Ne demande pas de garanties, ne demande pas la sécurité, cet animal-là n’a jamais existé. Et si c’était le cas, il serait parent du grand paresseux qui reste suspendu toute la journée à une branche, la tête en bas, passant sa vie à dormir. Au diable tout ça, disait-il. Secoue l’arbre et fais tomber le paresseux sur son derrière !" — Regardez ! » s’écria Montag.
Et la guerre commença et s’acheva en cet instant.
Plus tard, les hommes qui entouraient Montag furent incapables de dire s’ils avaient vraiment vu quelque chose. Peut-être une simple éclosion de lumière et de mouvement dans le ciel.

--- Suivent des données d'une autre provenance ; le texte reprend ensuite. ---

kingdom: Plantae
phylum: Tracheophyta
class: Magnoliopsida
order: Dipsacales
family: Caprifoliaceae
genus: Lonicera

Peut-être les bombes étaientelles là, et les avions, à quinze mille, dix mille, deux mille mètres, l’espace d’un instant, comme une poignée de grain lancée dans les cieux par une main géante, et les bombes en train de tomber à une vitesse effrayante, mais aussi une soudaine lenteur, sur la cité qu’ils avaient laissée derrière eux dans le petit matin. Le bombardement était pratiquement achevé une fois que les jets avaient repéré leur objectif et alerté leurs bombardiers à huit mille kilomètres à l’heure ; aussi brève que le sifflement de la faux, la guerre était finie. Une fois les bombes larguées, c’était terminé. Dans les trois secondes, autant dire l’éternité, avant que les bombes ne frappent, les appareils ennemis avaient disparu de l’autre côté du monde visible, comme ces balles auxquelles un primitif isolé sur son île avait du mal à croire parce qu’elles étaient invisibles ; et pourtant le cœur éclate soudainement, le corps s’écroule en mouvements désordonnés et le sang est étonné de jaillir à l’air libre ; le cerveau se vide de ses quelques souvenirs précieux et, déconcerté, meurt.